# Extrait de page:
---------------
Ce magistrat a rendu compte des plaidoiries dans le délibéré de la Cour, composée de :
Monsieur Patrice LABEY, président
Monsieur Rémy LE DONGE L'HENORET, conseiller
Monsieur Philippe MICHEL conseiller
Greffiers : Madame Frantz RONOT, lors des débats
Madame Claudia CHRISTOPHE, lors de la mise à disposition
ARRET :
- contradictoire
- prononcé par mise à disposition de l'arrêt au greffe de la Cour, les parties en ayant été préalablement avisées dans les conditions prévues au deuxième alinéa de l'article 450 du Code de procédure de procédure civile.
- Signé par Monsieur LABEY, Président de la chambre et par Madame Claudia CHRISTOPHE, greffier à laquelle la minute de la décision a été remise par le magistrat signataire.
FAITS ET PROCÉDURE
Par contrat de travail à durée indéterminée du 1er juin 2011, M. [L] [C] a été engagé par la société Sécuritas en qualité de « Agent de sécurité incendie » catégorie « Agent d'exploitation » échelon Niveau 3 Échelon 2 coefficient 140 de la convention collective nationale des entreprises de prévention et de sécurité moyennant un salaire brut mensuel de 1 447,57 €.
La société Sécuritas a perdu le marché sur lequel était affecté le salarié, le contrat de travail de M. [C] a été transféré auprès de la SAS Lancry Protection Sécurité selon avenant du 18 juin 2012.
L'entreprise emploie plus de onze salariés.
Par courrier notifié le 2 mai 2013, la SAS Lancry Protection Sécurité a procédé à la mutation disciplinaire de M. [C] vers le site carrefour d'Évry.
Invoquant divers manquements de son employeur dans l'exécution de son contrat de travail, M. [C] a saisi le conseil de prud'hommes de Paris, le 17 mars 2014, afin d'obtenir sous le bénéfice de l'exécution provisoire, la résiliation judiciaire de son contrat de travail, et la condamnation de la SAS Lancry Protection Sécurité au versement des sommes suivantes assorties des intérêts au taux légal :
- Indemnité de licenciement : 1 475,18 € ;
- Indemnité compensatrice de préavis : 3 612,72 € ;
- Indemnité compensatrice de congés payés : 3 300,08 € ;
- Dommages et intérêts en réparation de son préjudice : 21 676,32 € ;
- Dommages et intérêts pour perte de chance de bénéficier d'un D.I.F : 256,25 € ;
- Annulation d'une sanction disciplinaire (mutation)
---------------
# Consignes:
1. Reproduisez à l'identique le passage de l'extrait de l'arrêt qui va de « - Signé par » jusqu'à « le magistrat signataire. ».
2. Rédigez la suite de l'extrait de l'arrêt, en reprenant après sa dernière ligne.

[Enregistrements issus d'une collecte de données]
---------------
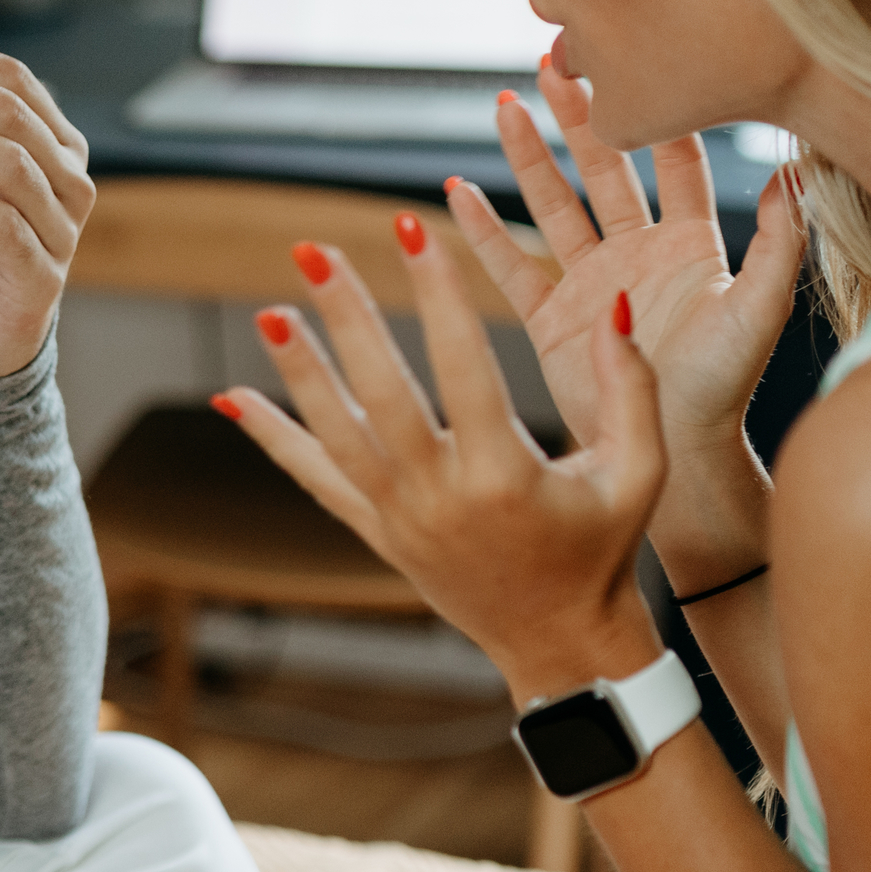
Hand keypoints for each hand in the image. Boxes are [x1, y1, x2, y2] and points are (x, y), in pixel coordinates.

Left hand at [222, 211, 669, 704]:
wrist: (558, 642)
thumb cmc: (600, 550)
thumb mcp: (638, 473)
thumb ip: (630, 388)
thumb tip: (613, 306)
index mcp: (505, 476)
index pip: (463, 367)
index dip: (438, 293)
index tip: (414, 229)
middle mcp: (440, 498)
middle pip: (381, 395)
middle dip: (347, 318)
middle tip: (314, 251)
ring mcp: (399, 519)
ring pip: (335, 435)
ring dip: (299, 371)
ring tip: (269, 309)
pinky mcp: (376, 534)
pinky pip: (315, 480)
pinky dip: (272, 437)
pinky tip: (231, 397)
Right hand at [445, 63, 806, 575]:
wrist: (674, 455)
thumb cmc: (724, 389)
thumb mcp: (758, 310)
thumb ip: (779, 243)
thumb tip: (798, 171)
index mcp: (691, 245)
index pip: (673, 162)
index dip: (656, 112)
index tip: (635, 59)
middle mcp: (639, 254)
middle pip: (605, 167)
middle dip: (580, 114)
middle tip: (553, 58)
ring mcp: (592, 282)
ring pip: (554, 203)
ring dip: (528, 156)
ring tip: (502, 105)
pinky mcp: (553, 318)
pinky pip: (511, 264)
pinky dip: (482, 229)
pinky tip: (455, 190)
---------------
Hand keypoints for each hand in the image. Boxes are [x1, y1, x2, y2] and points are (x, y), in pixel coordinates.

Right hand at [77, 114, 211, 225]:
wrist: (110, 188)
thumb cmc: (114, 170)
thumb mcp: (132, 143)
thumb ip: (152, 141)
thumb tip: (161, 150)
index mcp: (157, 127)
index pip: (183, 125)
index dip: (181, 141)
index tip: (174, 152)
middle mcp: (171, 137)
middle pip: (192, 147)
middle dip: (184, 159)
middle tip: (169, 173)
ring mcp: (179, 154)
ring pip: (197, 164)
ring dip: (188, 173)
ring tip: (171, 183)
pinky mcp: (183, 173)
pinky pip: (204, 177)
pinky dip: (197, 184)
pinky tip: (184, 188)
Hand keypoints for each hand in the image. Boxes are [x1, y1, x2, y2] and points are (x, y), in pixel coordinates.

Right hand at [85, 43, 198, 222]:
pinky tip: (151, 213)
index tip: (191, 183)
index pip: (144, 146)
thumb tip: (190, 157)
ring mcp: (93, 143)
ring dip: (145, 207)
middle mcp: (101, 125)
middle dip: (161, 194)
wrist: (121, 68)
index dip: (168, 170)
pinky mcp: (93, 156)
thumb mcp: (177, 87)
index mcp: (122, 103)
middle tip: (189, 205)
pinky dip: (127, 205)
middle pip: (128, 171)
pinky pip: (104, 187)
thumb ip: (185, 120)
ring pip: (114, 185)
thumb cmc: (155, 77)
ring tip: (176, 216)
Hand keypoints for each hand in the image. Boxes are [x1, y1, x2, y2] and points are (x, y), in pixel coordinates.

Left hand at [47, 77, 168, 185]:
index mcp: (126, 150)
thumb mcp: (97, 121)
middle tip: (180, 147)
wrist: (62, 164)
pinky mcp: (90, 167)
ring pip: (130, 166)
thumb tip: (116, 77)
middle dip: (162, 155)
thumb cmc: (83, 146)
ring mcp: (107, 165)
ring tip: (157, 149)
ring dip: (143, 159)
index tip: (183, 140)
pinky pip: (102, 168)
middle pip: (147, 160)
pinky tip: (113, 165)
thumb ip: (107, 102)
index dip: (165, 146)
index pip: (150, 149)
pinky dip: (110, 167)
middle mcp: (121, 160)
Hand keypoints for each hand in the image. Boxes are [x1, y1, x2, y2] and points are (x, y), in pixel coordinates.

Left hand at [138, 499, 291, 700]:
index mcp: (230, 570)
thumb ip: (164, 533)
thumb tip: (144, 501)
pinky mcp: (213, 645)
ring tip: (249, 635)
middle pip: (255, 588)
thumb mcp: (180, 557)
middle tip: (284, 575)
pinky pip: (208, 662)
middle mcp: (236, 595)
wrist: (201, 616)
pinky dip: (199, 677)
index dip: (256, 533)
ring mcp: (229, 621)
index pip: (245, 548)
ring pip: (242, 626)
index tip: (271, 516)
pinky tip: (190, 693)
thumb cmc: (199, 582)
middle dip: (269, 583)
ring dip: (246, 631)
---------------
# Réponses:
1.
- Signé par Monsieur LABEY, Président de la chambre et par Madame Claudia CHRISTOPHE, greffier à laquelle la minute de la décision a été remise par le magistrat signataire.

2.
- Rappel de salaires : 10 781,40 € ;
- Salaire(s) majoration travail de nuit : 425,80 € ;
- Salaire(s) majoration travail du dimanche : 131,24 € ;
- Salaire(s) majoration jours fériés : 178,85 € ;
- Retenues sur salaires injustifiées : 119,16 € ;
- Remboursement de frais de transport : 137,55 € ;
-Article 700 du Code de Procédure Civile : 3 000 €.
Il réclamait également la remise par la SAS Lancry Protection Sécurité de l'attestation d'employeur destinée au Pôle Emploi, d'un certificat de travail, de bulletins de paie dûment rectifiés et de sa carte professionnelle SST.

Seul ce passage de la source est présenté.